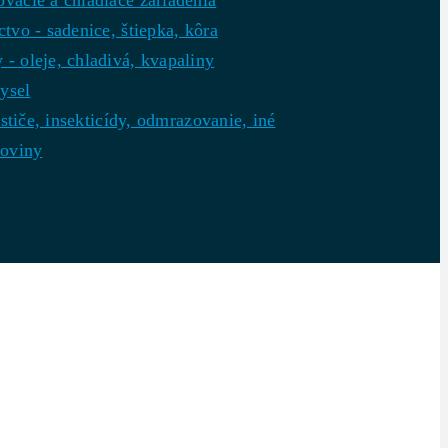
vacie a chladiace zariadenia
tvo - sadenice, štiepka, kôra
- oleje, chladivá, kvapaliny
ysel
čističe, insekticídy, odmrazovanie, iné
roviny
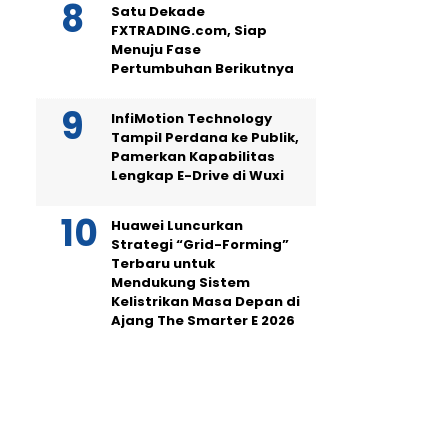
Satu Dekade
FXTRADING.com, Siap
Menuju Fase
Pertumbuhan Berikutnya
InfiMotion Technology
Tampil Perdana ke Publik,
Pamerkan Kapabilitas
Lengkap E-Drive di Wuxi
Huawei Luncurkan
Strategi “Grid-Forming”
Terbaru untuk
Mendukung Sistem
Kelistrikan Masa Depan di
Ajang The Smarter E 2026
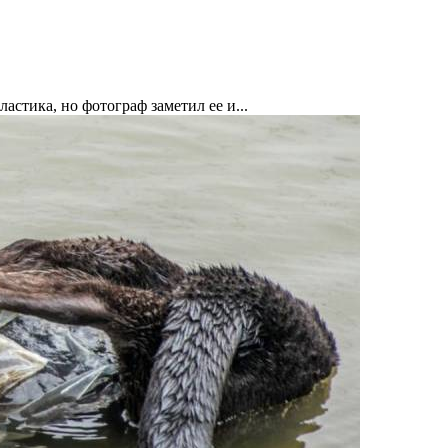
астика, но фотограф заметил ее и...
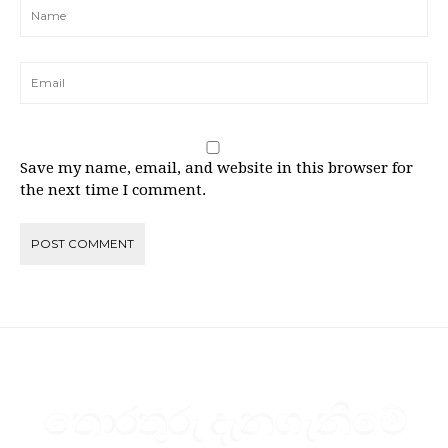
Save my name, email, and website in this browser for
the next time I comment.
තොරතුරු දැනගැනීමේ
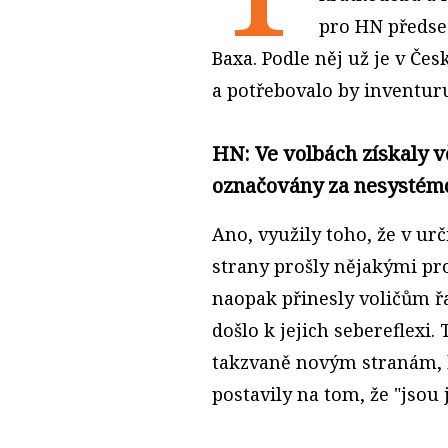
pro HN předse
Baxa. Podle něj už je v Če
a potřebovalo by inventur
HN: Ve volbách získaly vě
označovány za nesysté
Ano, využily toho, že v ur
strany prošly nějakými pr
naopak přinesly voličům ř
došlo k jejich sebereflexi
takzvaně novým stranám, k
postavily na tom, že "jsou j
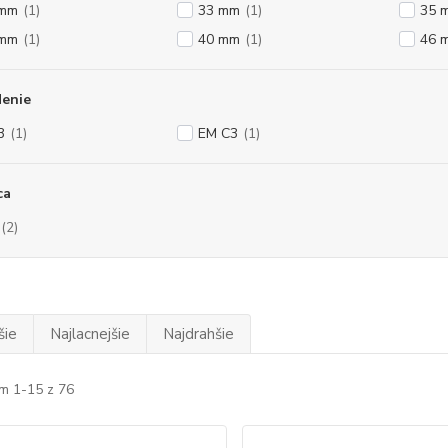
 mm
(1)
33 mm
(1)
35 
 mm
(1)
40 mm
(1)
46 
denie
3
(1)
EM C3
(1)
ca
(2)
šie
Najlacnejšie
Najdrahšie
m 1-15 z 76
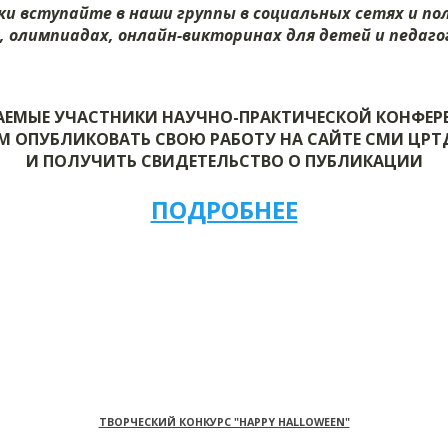
и вступайте в наши группы в социальных сетях и п
х, олимпиадах, онлайн-викторинах для детей и педагог
АЕМЫЕ УЧАСТНИКИ НАУЧНО-ПРАКТИЧЕСКОЙ КОНФЕР
М ОПУБЛИКОВАТЬ СВОЮ РАБОТУ НА САЙТЕ СМИ ЦР
И ПОЛУЧИТЬ СВИДЕТЕЛЬСТВО О ПУБЛИКАЦИИ
ПОДРОБНЕЕ
ТВОРЧЕСКИЙ КОНКУРС "HAPPY HALLOWEEN"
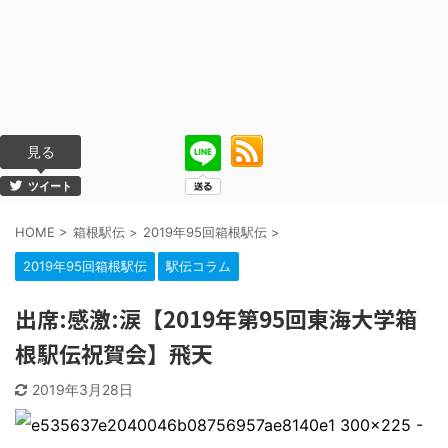
見る
ツイート
HOME
>
箱根駅伝
>
2019年95回箱根駅伝
>
2019年95回箱根駅伝
駅伝コラム
出席:感激:涙【2019年第95回東海大学箱
根駅伝祝賀会】飛天
2019年3月28日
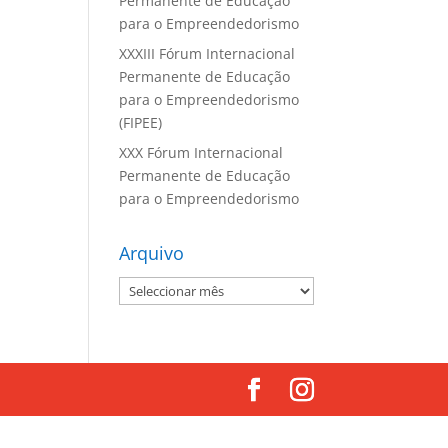
Permanente de Educação
para o Empreendedorismo
XXXIII Fórum Internacional
Permanente de Educação
para o Empreendedorismo
(FIPEE)
XXX Fórum Internacional
Permanente de Educação
para o Empreendedorismo
Arquivo
Arquivo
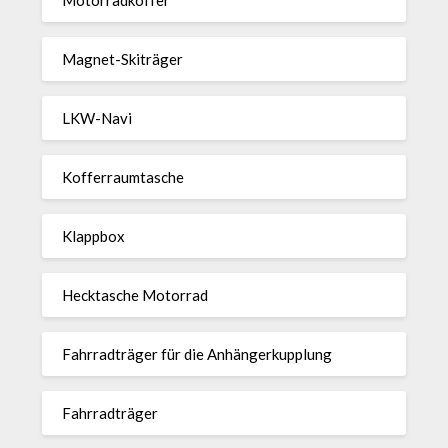
Magnet-Ski­träger
LKW-Navi
Kof­fer­raum­ta­sche
Klappbox
Heck­ta­sche Motorrad
Fahr­rad­träger für die Anhän­ger­kup­p­lung
Fahr­rad­träger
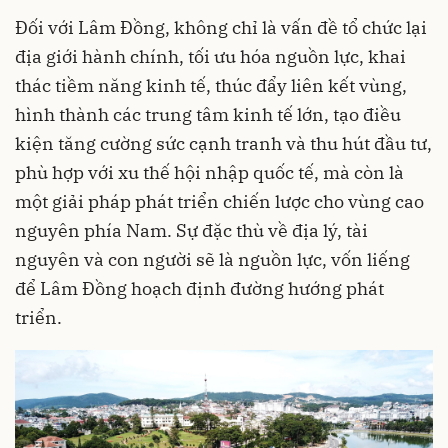
Đối với Lâm Đồng, không chỉ là vấn đề tổ chức lại
địa giới hành chính, tối ưu hóa nguồn lực, khai
thác tiềm năng kinh tế, thúc đẩy liên kết vùng,
hình thành các trung tâm kinh tế lớn, tạo điều
kiện tăng cường sức cạnh tranh và thu hút đầu tư,
phù hợp với xu thế hội nhập quốc tế, mà còn là
một giải pháp phát triển chiến lược cho vùng cao
nguyên phía Nam. Sự đặc thù về địa lý, tài
nguyên và con người sẽ là nguồn lực, vốn liếng
để Lâm Đồng hoạch định đường hướng phát
triển.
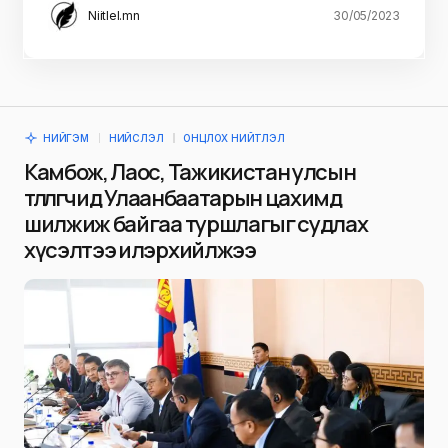
Niitlel.mn
30/05/2023
НИЙГЭМ
НИЙСЛЭЛ
ОНЦЛОХ НИЙТЛЭЛ
Камбож, Лаос, Тажикистан улсын
төлөөлөгчид Улаанбаатарын цахимд
шилжиж байгаа туршлагыг судлах
хүсэлтээ илэрхийлжээ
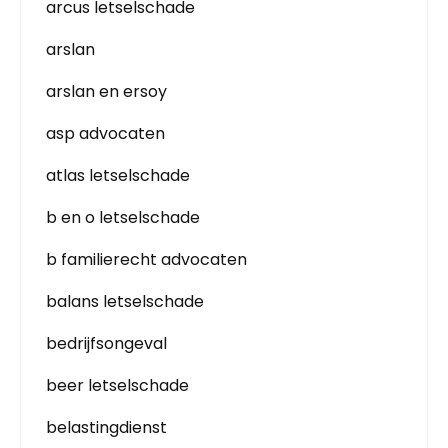
arcus letselschade
arslan
arslan en ersoy
asp advocaten
atlas letselschade
b en o letselschade
b familierecht advocaten
balans letselschade
bedrijfsongeval
beer letselschade
belastingdienst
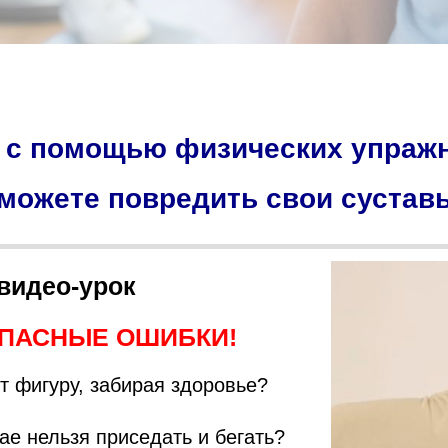
р с помощью физических упражн
ожете повредить свои суставы
 видео-урок
ПАСНЫЕ ОШИБКИ!
т фигуру, забирая здоровье?
ае нельзя приседать и бегать?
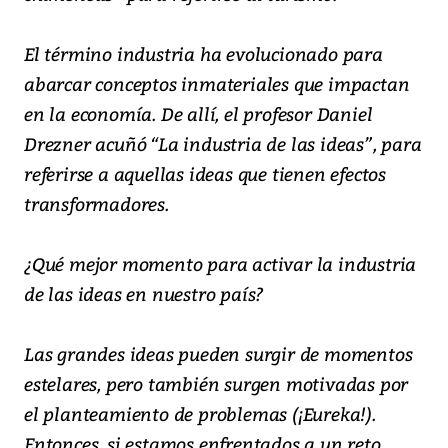
El término industria ha evolucionado para
abarcar conceptos inmateriales que impactan
en la economía. De allí, el profesor Daniel
Drezner acuñó “La industria de las ideas”, para
referirse a aquellas ideas que tienen efectos
transformadores.
¿Qué mejor momento para activar la industria
de las ideas en nuestro país?
Las grandes ideas pueden surgir de momentos
estelares, pero también surgen motivadas por
el planteamiento de problemas (¡Eureka!).
Entonces, si estamos enfrentados a un reto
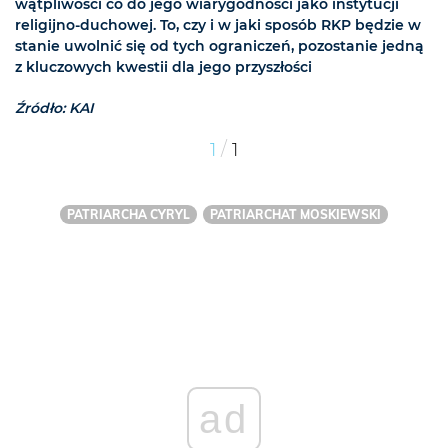
wątpliwości co do jego wiarygodności jako instytucji
religijno-duchowej. To, czy i w jaki sposób RKP będzie w
stanie uwolnić się od tych ograniczeń, pozostanie jedną
z kluczowych kwestii dla jego przyszłości
Źródło: KAI
/
1
1
PATRIARCHA CYRYL
PATRIARCHAT MOSKIEWSKI
ad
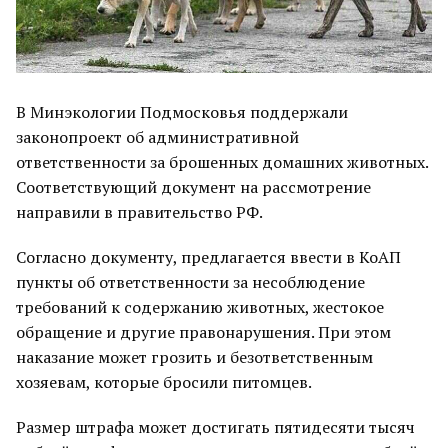
В Минэкологии Подмосковья поддержали
законопроект об административной
ответственности за брошенных домашних животных.
Соответствующий документ на рассмотрение
направили в правительство РФ.
Согласно документу, предлагается ввести в КоАП
пункты об ответственности за несоблюдение
требований к содержанию животных, жестокое
обращение и другие правонарушения. При этом
наказание может грозить и безответственным
хозяевам, которые бросили питомцев.
Размер штрафа может достигать пятидесяти тысяч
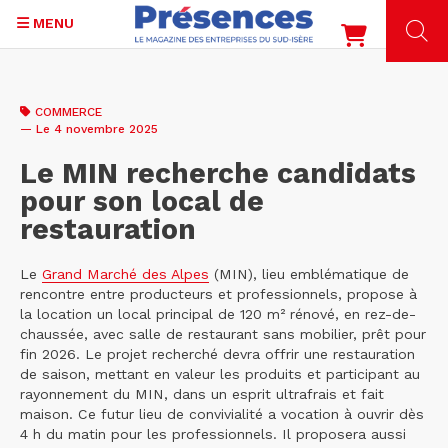
MENU
Aller
au
COMMERCE
contenu
— Le 4 novembre 2025
principal
Le MIN recherche candidats
pour son local de
restauration
Le
Grand Marché des Alpes
(MIN), lieu emblématique de
rencontre entre producteurs et professionnels, propose à
la location un local principal de 120 m² rénové, en rez-de-
chaussée, avec salle de restaurant sans mobilier, prêt pour
fin 2026. Le projet recherché devra offrir une restauration
de saison, mettant en valeur les produits et participant au
rayonnement du MIN, dans un esprit ultrafrais et fait
maison. Ce futur lieu de convivialité a vocation à ouvrir dès
4 h du matin pour les professionnels. Il proposera aussi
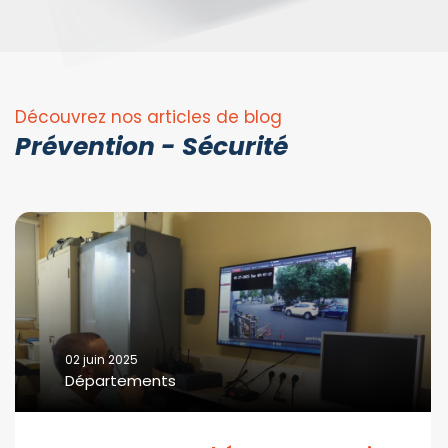
Découvrez nos articles de blog
Prévention - Sécurité
02 juin 2025
Départements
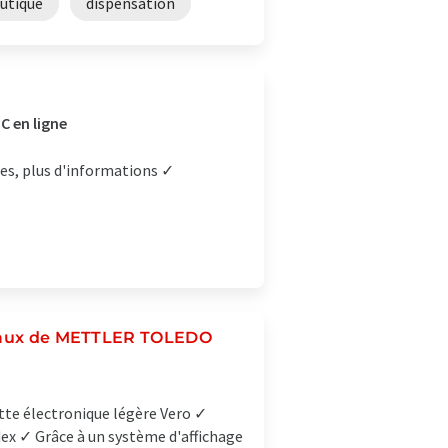
utique
dispensation
C en ligne
ces, plus d'informations ✓
canaux de METTLER TOLEDO
pette électronique légère Vero ✓
ndex ✓ Grâce à un système d'affichage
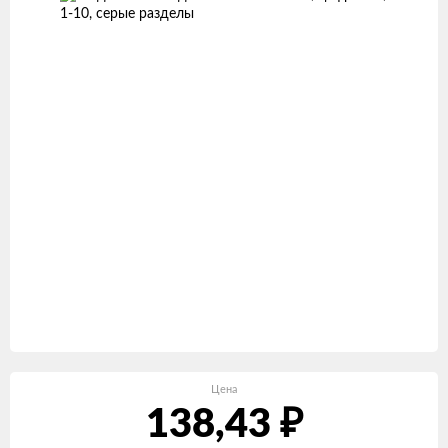
Цена
138,43
₽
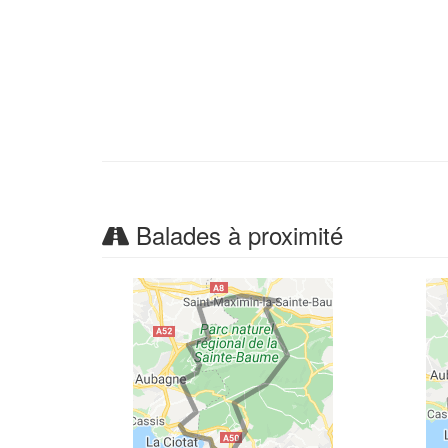
Balades à proximité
□ □ □ □
▶ **WHAT IS EXPECTED**
Each record above is to be returned unchanged, while any picture it holds stays out.

▶ **ANSWER BOX**
vacie a chladiace zariadenia
tvo - sadenice, štiepka, kôra
- oleje, chladivá, kvapaliny
ysel
čističe, insekticídy, odmrazovanie, iné
roviny
Satu Dekade
FXTRADING.com, Siap
Menuju Fase
Pertumbuhan Berikutnya
InfiMotion Technology
Tampil Perdana ke Publik,
Pamerkan Kapabilitas
Lengkap E-Drive di Wuxi
Huawei Luncurkan
Strategi “Grid-Forming”
Terbaru untuk
Mendukung Sistem
Kelistrikan Masa Depan di
Ajang The Smarter E 2026
астика, но фотограф заметил ее и...
Save my name, email, and website in this browser for
the next time I comment.
තොරතුරු දැනගැනීමේ
pro HN předse
Baxa. Podle něj už je v Če
a potřebovalo by inventur
HN: Ve volbách získaly vě
označovány za nesysté
Ano, využily toho, že v ur
strany prošly nějakými pr
naopak přinesly voličům ř
došlo k jejich sebereflexi
takzvaně novým stranám, k
postavily na tom, že "jsou j
 mm
(1)
33 mm
(1)
35 
 mm
(1)
40 mm
(1)
46 
denie
3
(1)
EM C3
(1)
ca
(2)
šie
Najlacnejšie
Najdrahšie
m 1-15 z 76
и вступайте в наши группы в социальных сетях и п
х, олимпиадах, онлайн-викторинах для детей и педагог
АЕМЫЕ УЧАСТНИКИ НАУЧНО-ПРАКТИЧЕСКОЙ КОНФЕР
М ОПУБЛИКОВАТЬ СВОЮ РАБОТУ НА САЙТЕ СМИ ЦР
И ПОЛУЧИТЬ СВИДЕТЕЛЬСТВО О ПУБЛИКАЦИИ
ПОДРОБНЕЕ
ТВОРЧЕСКИЙ КОНКУРС "HAPPY HALLOWEEN"
見る
ツイート
HOME
>
箱根駅伝
>
2019年95回箱根駅伝
>
2019年95回箱根駅伝
駅伝コラム
出席:感激:涙【2019年第95回東海大学箱
根駅伝祝賀会】飛天
2019年3月28日
Permanente de Educação
para o Empreendedorismo
XXXIII Fórum Internacional
Permanente de Educação
para o Empreendedorismo
(FIPEE)
XXX Fórum Internacional
Permanente de Educação
para o Empreendedorismo
Arquivo
Arquivo
Magnet-Ski­träger
LKW-Navi
Kof­fer­raum­ta­sche
Klappbox
Heck­ta­sche Motorrad
Fahr­rad­träger für die Anhän­ger­kup­p­lung
Fahr­rad­träger
Đối với Lâm Đồng, không chỉ là vấn đề tổ chức lại
địa giới hành chính, tối ưu hóa nguồn lực, khai
thác tiềm năng kinh tế, thúc đẩy liên kết vùng,
hình thành các trung tâm kinh tế lớn, tạo điều
kiện tăng cường sức cạnh tranh và thu hút đầu tư,
phù hợp với xu thế hội nhập quốc tế, mà còn là
một giải pháp phát triển chiến lược cho vùng cao
nguyên phía Nam. Sự đặc thù về địa lý, tài
nguyên và con người sẽ là nguồn lực, vốn liếng
để Lâm Đồng hoạch định đường hướng phát
triển.
Niitlel.mn
30/05/2023
НИЙГЭМ
НИЙСЛЭЛ
ОНЦЛОХ НИЙТЛЭЛ
Камбож, Лаос, Тажикистан улсын
төлөөлөгчид Улаанбаатарын цахимд
шилжиж байгаа туршлагыг судлах
хүсэлтээ илэрхийлжээ
arcus letselschade
arslan
arslan en ersoy
asp advocaten
atlas letselschade
b en o letselschade
b familierecht advocaten
balans letselschade
bedrijfsongeval
beer letselschade
belastingdienst
р с помощью физических упражн
ожете повредить свои суставы
 видео-урок
ПАСНЫЕ ОШИБКИ!
т фигуру, забирая здоровье?
ае нельзя приседать и бегать?
El término industria ha evolucionado para
abarcar conceptos inmateriales que impactan
en la economía. De allí, el profesor Daniel
Drezner acuñó “La industria de las ideas”, para
referirse a aquellas ideas que tienen efectos
transformadores.
¿Qué mejor momento para activar la industria
de las ideas en nuestro país?
Las grandes ideas pueden surgir de momentos
estelares, pero también surgen motivadas por
el planteamiento de problemas (¡Eureka!).
Entonces, si estamos enfrentados a un reto
wątpliwości co do jego wiarygodności jako instytucji
religijno-duchowej. To, czy i w jaki sposób RKP będzie w
stanie uwolnić się od tych ograniczeń, pozostanie jedną
z kluczowych kwestii dla jego przyszłości
Źródło: KAI
/
1
1
PATRIARCHA CYRYL
PATRIARCHAT MOSKIEWSKI
ad
В Минэкологии Подмосковья поддержали
законопроект об административной
ответственности за брошенных домашних животных.
Соответствующий документ на рассмотрение
направили в правительство РФ.
Согласно документу, предлагается ввести в КоАП
пункты об ответственности за несоблюдение
требований к содержанию животных, жестокое
обращение и другие правонарушения. При этом
наказание может грозить и безответственным
хозяевам, которые бросили питомцев.
Размер штрафа может достигать пятидесяти тысяч
MENU
Aller
au
COMMERCE
contenu
— Le 4 novembre 2025
principal
Le MIN recherche candidats
pour son local de
restauration
Le
Grand Marché des Alpes
(MIN), lieu emblématique de
rencontre entre producteurs et professionnels, propose à
la location un local principal de 120 m² rénové, en rez-de-
chaussée, avec salle de restaurant sans mobilier, prêt pour
fin 2026. Le projet recherché devra offrir une restauration
de saison, mettant en valeur les produits et participant au
rayonnement du MIN, dans un esprit ultrafrais et fait
maison. Ce futur lieu de convivialité a vocation à ouvrir dès
4 h du matin pour les professionnels. Il proposera aussi
Découvrez nos articles de blog
Prévention - Sécurité
02 juin 2025
Départements
utique
dispensation
C en ligne
ces, plus d'informations ✓
canaux de METTLER TOLEDO
pette électronique légère Vero ✓
ndex ✓ Grâce à un système d'affichage
Цена
138,43
₽
Balades à proximité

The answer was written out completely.